** BEGIN DATASET RECORDS **

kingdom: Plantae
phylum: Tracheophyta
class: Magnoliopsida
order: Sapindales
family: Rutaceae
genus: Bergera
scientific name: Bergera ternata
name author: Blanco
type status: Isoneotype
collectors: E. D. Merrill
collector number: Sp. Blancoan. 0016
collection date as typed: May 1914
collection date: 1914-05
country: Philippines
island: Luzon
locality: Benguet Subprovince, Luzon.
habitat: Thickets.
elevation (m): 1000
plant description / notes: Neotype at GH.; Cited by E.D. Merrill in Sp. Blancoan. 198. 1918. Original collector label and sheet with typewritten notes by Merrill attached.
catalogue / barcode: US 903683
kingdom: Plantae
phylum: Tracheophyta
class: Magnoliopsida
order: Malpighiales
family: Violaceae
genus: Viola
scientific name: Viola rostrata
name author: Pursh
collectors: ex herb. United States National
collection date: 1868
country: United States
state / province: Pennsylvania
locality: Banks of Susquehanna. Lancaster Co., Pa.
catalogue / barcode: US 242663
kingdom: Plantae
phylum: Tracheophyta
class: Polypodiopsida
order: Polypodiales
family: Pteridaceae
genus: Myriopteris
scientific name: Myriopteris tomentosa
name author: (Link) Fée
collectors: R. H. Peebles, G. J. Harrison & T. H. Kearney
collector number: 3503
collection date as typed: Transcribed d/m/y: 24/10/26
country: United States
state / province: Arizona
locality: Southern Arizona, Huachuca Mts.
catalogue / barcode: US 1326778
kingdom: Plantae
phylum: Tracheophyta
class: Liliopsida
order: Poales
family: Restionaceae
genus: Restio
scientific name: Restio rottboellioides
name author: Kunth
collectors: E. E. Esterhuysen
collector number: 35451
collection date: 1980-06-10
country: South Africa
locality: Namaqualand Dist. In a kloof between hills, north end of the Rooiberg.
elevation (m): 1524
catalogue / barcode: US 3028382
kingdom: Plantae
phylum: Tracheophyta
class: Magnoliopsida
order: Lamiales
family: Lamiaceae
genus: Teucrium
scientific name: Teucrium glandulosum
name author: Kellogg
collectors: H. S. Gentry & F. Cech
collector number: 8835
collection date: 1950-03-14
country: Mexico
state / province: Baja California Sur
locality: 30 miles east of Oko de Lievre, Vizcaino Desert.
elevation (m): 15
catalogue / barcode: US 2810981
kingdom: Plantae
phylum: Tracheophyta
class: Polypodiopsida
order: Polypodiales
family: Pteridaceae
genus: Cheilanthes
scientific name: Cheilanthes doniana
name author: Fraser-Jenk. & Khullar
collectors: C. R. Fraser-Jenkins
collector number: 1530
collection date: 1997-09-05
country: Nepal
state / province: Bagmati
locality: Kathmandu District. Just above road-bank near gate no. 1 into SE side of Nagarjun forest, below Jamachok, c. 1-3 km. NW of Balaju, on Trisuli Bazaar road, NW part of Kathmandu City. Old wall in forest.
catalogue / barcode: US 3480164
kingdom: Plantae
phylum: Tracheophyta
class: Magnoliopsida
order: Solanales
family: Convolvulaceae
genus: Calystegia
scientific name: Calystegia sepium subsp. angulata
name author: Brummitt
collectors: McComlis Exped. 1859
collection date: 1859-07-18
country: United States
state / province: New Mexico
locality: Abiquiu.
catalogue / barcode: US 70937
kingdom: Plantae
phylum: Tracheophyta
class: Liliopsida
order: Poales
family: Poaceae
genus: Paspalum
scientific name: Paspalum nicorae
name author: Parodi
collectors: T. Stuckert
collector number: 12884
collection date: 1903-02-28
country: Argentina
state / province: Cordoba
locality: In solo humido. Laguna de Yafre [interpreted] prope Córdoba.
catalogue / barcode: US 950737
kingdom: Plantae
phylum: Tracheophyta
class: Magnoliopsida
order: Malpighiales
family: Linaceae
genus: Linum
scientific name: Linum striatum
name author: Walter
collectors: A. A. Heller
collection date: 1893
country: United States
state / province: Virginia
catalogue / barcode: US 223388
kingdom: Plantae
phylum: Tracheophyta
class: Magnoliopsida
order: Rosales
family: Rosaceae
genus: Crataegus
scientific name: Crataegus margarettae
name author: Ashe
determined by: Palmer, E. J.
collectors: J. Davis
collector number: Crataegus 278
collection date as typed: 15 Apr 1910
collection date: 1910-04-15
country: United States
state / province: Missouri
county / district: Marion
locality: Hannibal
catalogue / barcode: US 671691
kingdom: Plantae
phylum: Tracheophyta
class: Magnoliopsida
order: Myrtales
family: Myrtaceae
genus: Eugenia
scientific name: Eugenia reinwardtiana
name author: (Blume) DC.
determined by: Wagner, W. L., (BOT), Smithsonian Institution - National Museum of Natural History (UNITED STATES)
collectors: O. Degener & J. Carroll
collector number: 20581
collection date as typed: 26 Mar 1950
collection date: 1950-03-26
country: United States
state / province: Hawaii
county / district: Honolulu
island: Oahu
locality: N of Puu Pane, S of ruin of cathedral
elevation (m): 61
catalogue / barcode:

** END DATASET RECORDS **

Set down every line of the data above word for word, from the first entry to the last, with no changes.

kingdom: Plantae
phylum: Tracheophyta
class: Magnoliopsida
order: Sapindales
family: Rutaceae
genus: Bergera
scientific name: Bergera ternata
name author: Blanco
type status: Isoneotype
collectors: E. D. Merrill
collector number: Sp. Blancoan. 0016
collection date as typed: May 1914
collection date: 1914-05
country: Philippines
island: Luzon
locality: Benguet Subprovince, Luzon.
habitat: Thickets.
elevation (m): 1000
plant description / notes: Neotype at GH.; Cited by E.D. Merrill in Sp. Blancoan. 198. 1918. Original collector label and sheet with typewritten notes by Merrill attached.
catalogue / barcode: US 903683
kingdom: Plantae
phylum: Tracheophyta
class: Magnoliopsida
order: Malpighiales
family: Violaceae
genus: Viola
scientific name: Viola rostrata
name author: Pursh
collectors: ex herb. United States National
collection date: 1868
country: United States
state / province: Pennsylvania
locality: Banks of Susquehanna. Lancaster Co., Pa.
catalogue / barcode: US 242663
kingdom: Plantae
phylum: Tracheophyta
class: Polypodiopsida
order: Polypodiales
family: Pteridaceae
genus: Myriopteris
scientific name: Myriopteris tomentosa
name author: (Link) Fée
collectors: R. H. Peebles, G. J. Harrison & T. H. Kearney
collector number: 3503
collection date as typed: Transcribed d/m/y: 24/10/26
country: United States
state / province: Arizona
locality: Southern Arizona, Huachuca Mts.
catalogue / barcode: US 1326778
kingdom: Plantae
phylum: Tracheophyta
class: Liliopsida
order: Poales
family: Restionaceae
genus: Restio
scientific name: Restio rottboellioides
name author: Kunth
collectors: E. E. Esterhuysen
collector number: 35451
collection date: 1980-06-10
country: South Africa
locality: Namaqualand Dist. In a kloof between hills, north end of the Rooiberg.
elevation (m): 1524
catalogue / barcode: US 3028382
kingdom: Plantae
phylum: Tracheophyta
class: Magnoliopsida
order: Lamiales
family: Lamiaceae
genus: Teucrium
scientific name: Teucrium glandulosum
name author: Kellogg
collectors: H. S. Gentry & F. Cech
collector number: 8835
collection date: 1950-03-14
country: Mexico
state / province: Baja California Sur
locality: 30 miles east of Oko de Lievre, Vizcaino Desert.
elevation (m): 15
catalogue / barcode: US 2810981
kingdom: Plantae
phylum: Tracheophyta
class: Polypodiopsida
order: Polypodiales
family: Pteridaceae
genus: Cheilanthes
scientific name: Cheilanthes doniana
name author: Fraser-Jenk. & Khullar
collectors: C. R. Fraser-Jenkins
collector number: 1530
collection date: 1997-09-05
country: Nepal
state / province: Bagmati
locality: Kathmandu District. Just above road-bank near gate no. 1 into SE side of Nagarjun forest, below Jamachok, c. 1-3 km. NW of Balaju, on Trisuli Bazaar road, NW part of Kathmandu City. Old wall in forest.
catalogue / barcode: US 3480164
kingdom: Plantae
phylum: Tracheophyta
class: Magnoliopsida
order: Solanales
family: Convolvulaceae
genus: Calystegia
scientific name: Calystegia sepium subsp. angulata
name author: Brummitt
collectors: McComlis Exped. 1859
collection date: 1859-07-18
country: United States
state / province: New Mexico
locality: Abiquiu.
catalogue / barcode: US 70937
kingdom: Plantae
phylum: Tracheophyta
class: Liliopsida
order: Poales
family: Poaceae
genus: Paspalum
scientific name: Paspalum nicorae
name author: Parodi
collectors: T. Stuckert
collector number: 12884
collection date: 1903-02-28
country: Argentina
state / province: Cordoba
locality: In solo humido. Laguna de Yafre [interpreted] prope Córdoba.
catalogue / barcode: US 950737
kingdom: Plantae
phylum: Tracheophyta
class: Magnoliopsida
order: Malpighiales
family: Linaceae
genus: Linum
scientific name: Linum striatum
name author: Walter
collectors: A. A. Heller
collection date: 1893
country: United States
state / province: Virginia
catalogue / barcode: US 223388
kingdom: Plantae
phylum: Tracheophyta
class: Magnoliopsida
order: Rosales
family: Rosaceae
genus: Crataegus
scientific name: Crataegus margarettae
name author: Ashe
determined by: Palmer, E. J.
collectors: J. Davis
collector number: Crataegus 278
collection date as typed: 15 Apr 1910
collection date: 1910-04-15
country: United States
state / province: Missouri
county / district: Marion
locality: Hannibal
catalogue / barcode: US 671691
kingdom: Plantae
phylum: Tracheophyta
class: Magnoliopsida
order: Myrtales
family: Myrtaceae
genus: Eugenia
scientific name: Eugenia reinwardtiana
name author: (Blume) DC.
determined by: Wagner, W. L., (BOT), Smithsonian Institution - National Museum of Natural History (UNITED STATES)
collectors: O. Degener & J. Carroll
collector number: 20581
collection date as typed: 26 Mar 1950
collection date: 1950-03-26
country: United States
state / province: Hawaii
county / district: Honolulu
island: Oahu
locality: N of Puu Pane, S of ruin of cathedral
elevation (m): 61
catalogue / barcode:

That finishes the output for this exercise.